Finalement, comment le spectateur impartial peut-il définir la Saint-Barthélemy ? Il est un mot du langage politique moderne qui s'y applique à merveille : ce fut un coup d'Etat exécuté avant que les victimes aient réussi à s'emparer du pouvoir comme c'était leur intention. Le 18 brumaire et le 2 décembre lui ressemblent sur une petite échelle, mais on les attaque moins, à cause de la confusion toujours faite du côté religieux, qui choque tant dans l'acte exceptionnel du 24 août 1572, et cependant cet acte, la Saint-Barthélemy, ce sera notre dernier mot, reste pour l'historien une exécution plus politique[16] que religieuse[17].

 

 

 



[1] C'est pour Paris le chiffre du Tocsain contre les massacreurs, pamphlet assez violent pour qu'on ne craigne pas, en adoptant ses chiffres, de rester en dessous de la vérité.

[2] Les protestants ont eu intérêt à dresser leur martyrologe ; pourtant toutes leurs relations ne le font pas. On a été jusqu'à évaluer les morts à 100.000 pour toute la France ; c'est d'une grande exagération, A n'en croire que les preuves, le nombre des victimes fut relativement restreint, au-dessous même de 10.000.

[3] Devenu roi, le duc d'Anjou aura encore pour principes de caresser le parti catholique jusqu'à la formation de la Ligue ; c'est que dans les grandes crises, le pouvoir exécutif doit, sous peine de déchéance, marcher avec la majorité.

[4] C'est-à-dire que les huguenots sont ici cause première. Nous avons touché ce point de vue dans l'Histoire de François II. Voyez aussi le chapitre VII du livre Ier de cette Histoire de Charles IX.

[5] Vraye et entière histoire des troubles, 1534, feuillet 566.

[6] Le Théâtre du monde, par BOAYSTUAU, Paris, 1573, in-32, feuillet 44, au recto.

[7] Par M. de Barthélemy et extraite par lui du manuscrit 15555 de la Bibliothèque nationale, folio 131 Il s'agit d'une lettre adressée de Paris le lei octobre 1572 par Catherine de Médicis à du Ferrier, notre ambassadeur à Venise, lettre rédigée dans le sens de la déclaration royale du 28 août, dont nous avons surabondamment parlé à la fin du chapitre II de ce livre.

[8] Le Stratagème de Charles IX contre les huguenots.

[9] Les rois du XVIe siècle ne se considéraient pas comme liés par leur parole, mais c'est un tort, et cela n'excuse pas le roi de France. — Aujourd'hui, ce sont surtout leurs engagements financiers que les gouvernements ne tiennent pas : ils le regretteront quand ils verront que crédit est mort.

[10] Cette fin se rapporte à la paix de Saint-Germain (1570).

[11] Ce mot, suivant Frotté de la Landelle, viendrait de huc nos. Voyez les Mémoires de ce Malouin.

[12] Charles IX mourra après la Saint-Barthélemy, comme le chancelier Olivier était mort après l'exécution d'Amboise.

[13] Mémoires de Gaspard de Tavannes, t. III, p. 389.

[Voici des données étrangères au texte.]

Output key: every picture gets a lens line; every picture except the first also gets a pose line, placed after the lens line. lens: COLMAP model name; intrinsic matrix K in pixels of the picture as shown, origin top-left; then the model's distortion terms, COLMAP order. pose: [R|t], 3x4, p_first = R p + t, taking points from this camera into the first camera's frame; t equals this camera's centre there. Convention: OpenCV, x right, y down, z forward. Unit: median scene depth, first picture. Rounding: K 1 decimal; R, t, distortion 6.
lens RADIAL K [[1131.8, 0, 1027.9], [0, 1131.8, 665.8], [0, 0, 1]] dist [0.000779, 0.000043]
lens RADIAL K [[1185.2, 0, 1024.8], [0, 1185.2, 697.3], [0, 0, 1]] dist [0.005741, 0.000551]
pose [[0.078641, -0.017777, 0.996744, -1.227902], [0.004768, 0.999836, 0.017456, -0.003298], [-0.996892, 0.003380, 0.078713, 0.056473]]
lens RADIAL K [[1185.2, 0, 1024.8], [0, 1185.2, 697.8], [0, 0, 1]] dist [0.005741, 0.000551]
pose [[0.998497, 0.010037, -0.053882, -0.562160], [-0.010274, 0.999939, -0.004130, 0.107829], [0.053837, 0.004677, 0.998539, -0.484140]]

[14] M. Guizot, par exemple.

[15] Jusqu'aux conversions forcées employées sous Louis XIV, à l'insu de ce monarque. Voici l'un des modes les plus curieux que j'emprunte à une lettre peu connue de l'ingénieur militaire Sainte-Colombe adressée à M. Tomard, antiquaire : De Brest, le jour des Roys. — L'abbé des Motes a converti novissimè plus de 200 matelots par de pareilles maximes plaisantes et facétieuses. Son principal moyen est de leur dire : Crois-tu, gros lourdaud, que le Roy, qui a tant de docteurs de Sorbonne, se damne ? Ils n'ont garde de dire ouy, et par ce moyen en leur donnant quelque argent, ou en les faisant contremaistres, gardiens, etc., ils consentent aller avec luy aux Capucins faire leur abjuration sans autre forme de procédure.

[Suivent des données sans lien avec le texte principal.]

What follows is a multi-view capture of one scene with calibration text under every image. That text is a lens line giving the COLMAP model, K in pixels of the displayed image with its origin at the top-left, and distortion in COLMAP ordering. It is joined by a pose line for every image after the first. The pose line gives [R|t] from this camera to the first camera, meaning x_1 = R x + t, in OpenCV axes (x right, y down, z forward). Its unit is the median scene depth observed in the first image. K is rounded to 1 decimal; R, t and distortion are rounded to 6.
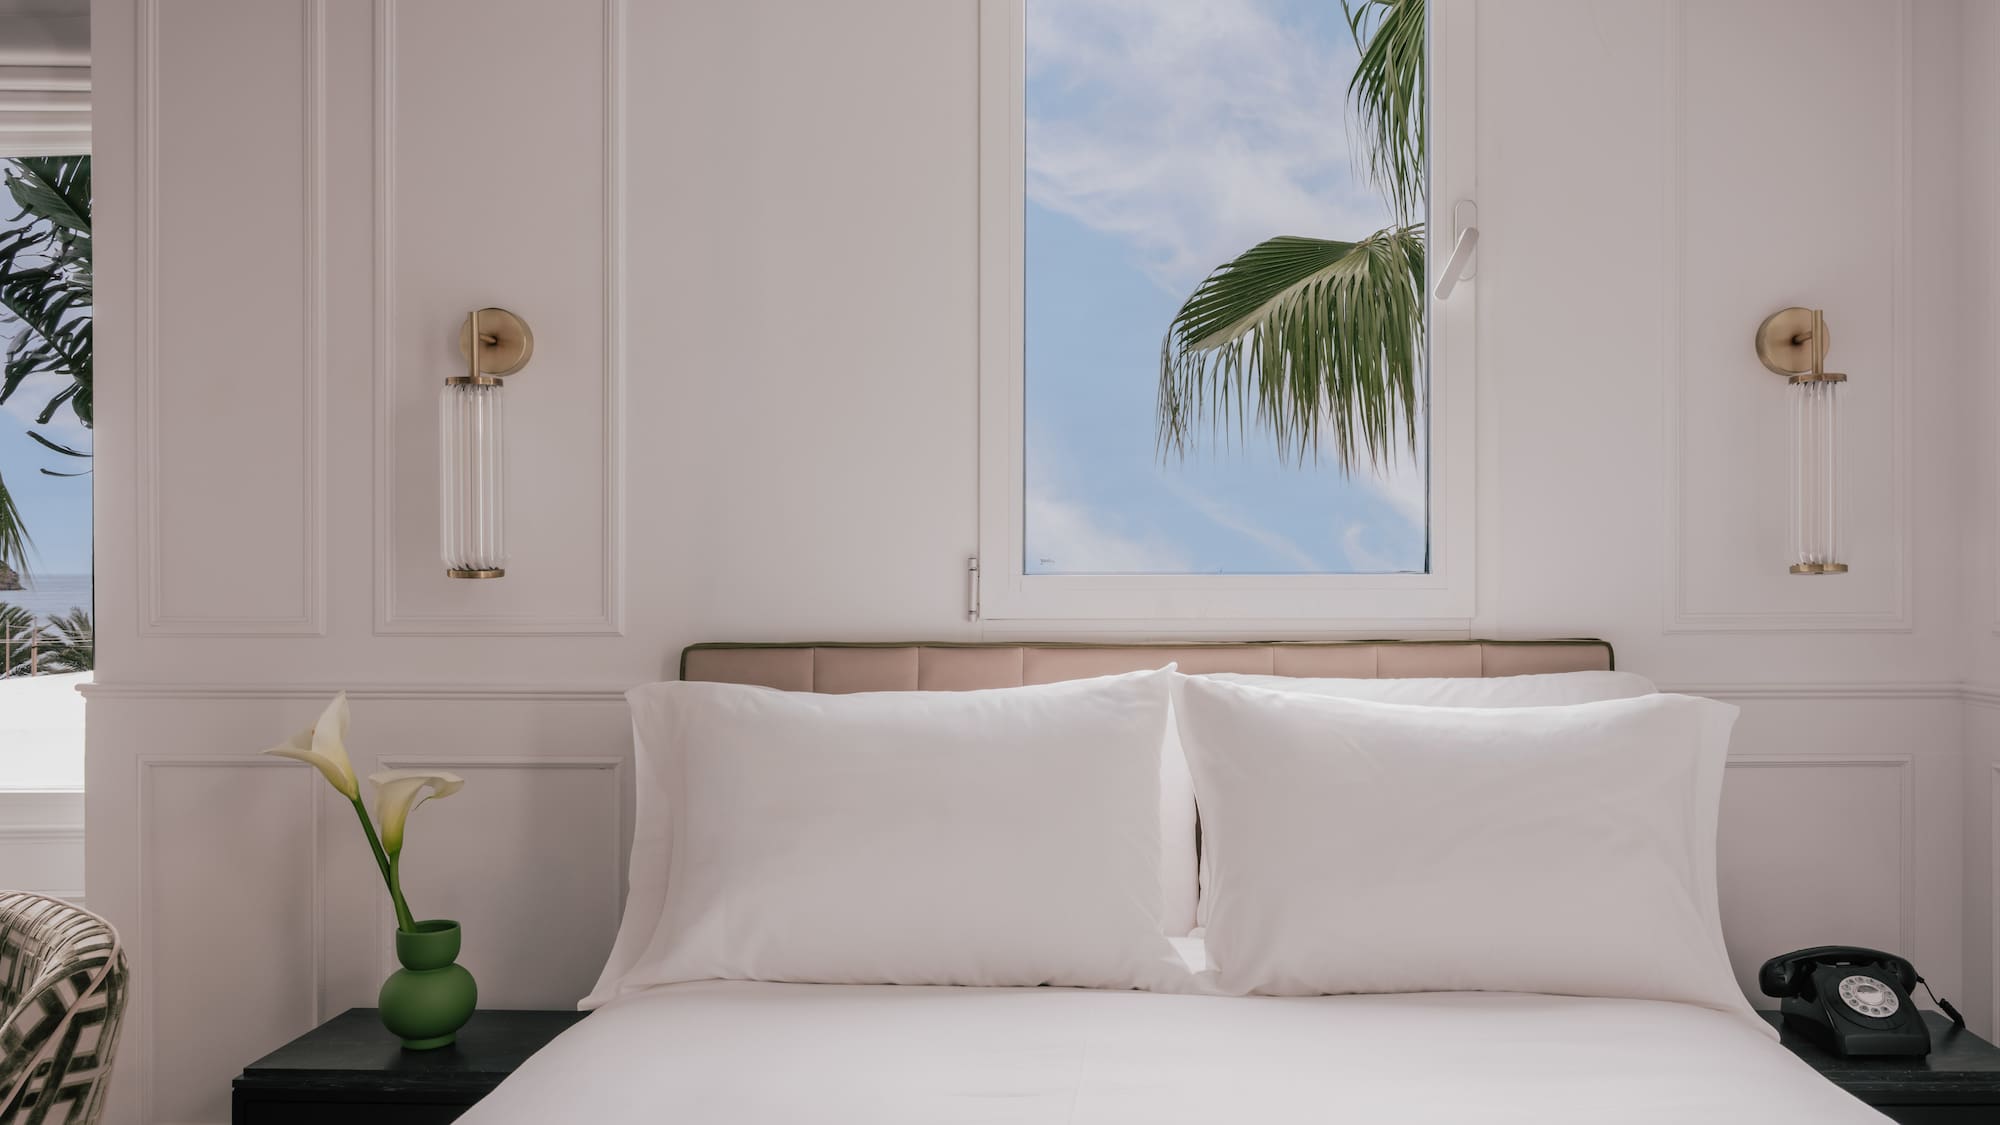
lens RADIAL K [[1776.0, 0, 1002.8], [0, 1776.0, 569.0], [0, 0, 1]] dist [0.008842, -0.003106]
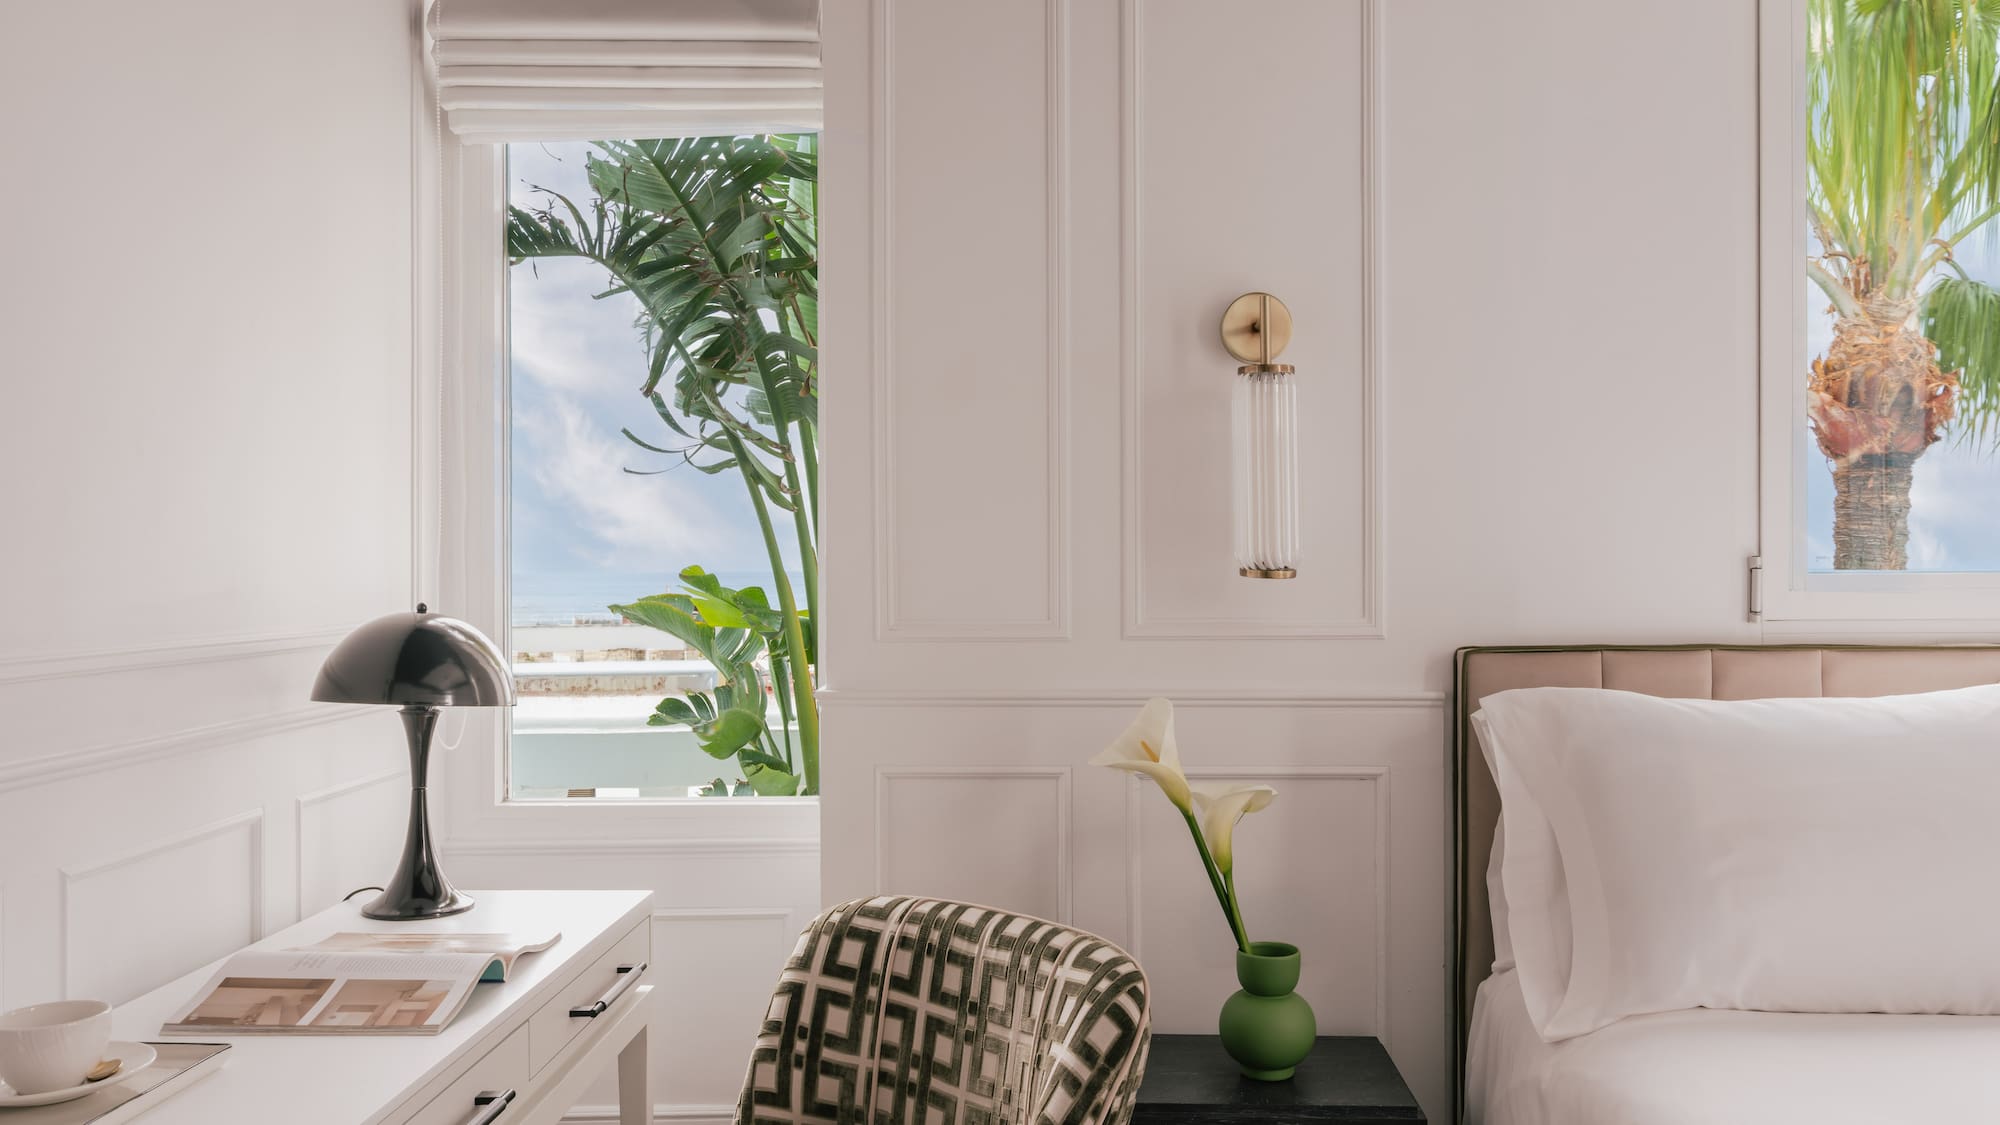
lens RADIAL K [[1776.0, 0, 1002.8], [0, 1776.0, 569.0], [0, 0, 1]] dist [0.008842, -0.003106]
pose [[0.999992, -0.003878, 0.000492, -0.440744], [0.003877, 0.999992, 0.000311, -0.000712], [-0.000493, -0.000309, 1.000000, 0.058012]]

[16] Sauf l'histoire, qui juge et flétrit un acte sanglant, quand cet acte a eu lieu, la société se reconstitue et ferme ses plaies, car il faut bien qu'elle vive, et, comme les morts ne se plaignent, pas, on oublie ce qui a eu lieu. C'est dire que l'on doit se défendre, même sur cette terre, et se tenir en garde, lors des crises politiques, plus que ne l'ont fait les protestants en 1572 et les députés français la veille du 18 brumaire.

[17] Ce fut aussi une occasion de pillerie. Plusieurs historiens affirment, a dit M. Ath. Coquerel fils, que la perspective de dépouiller les victimes fut un des motifs décisifs du massacre ; et il n'y a pas de doute que ce motif ne soit entré dans les desseins d'une cour fastueuse et pauvre. La Saint-Barthélemy, p. 66.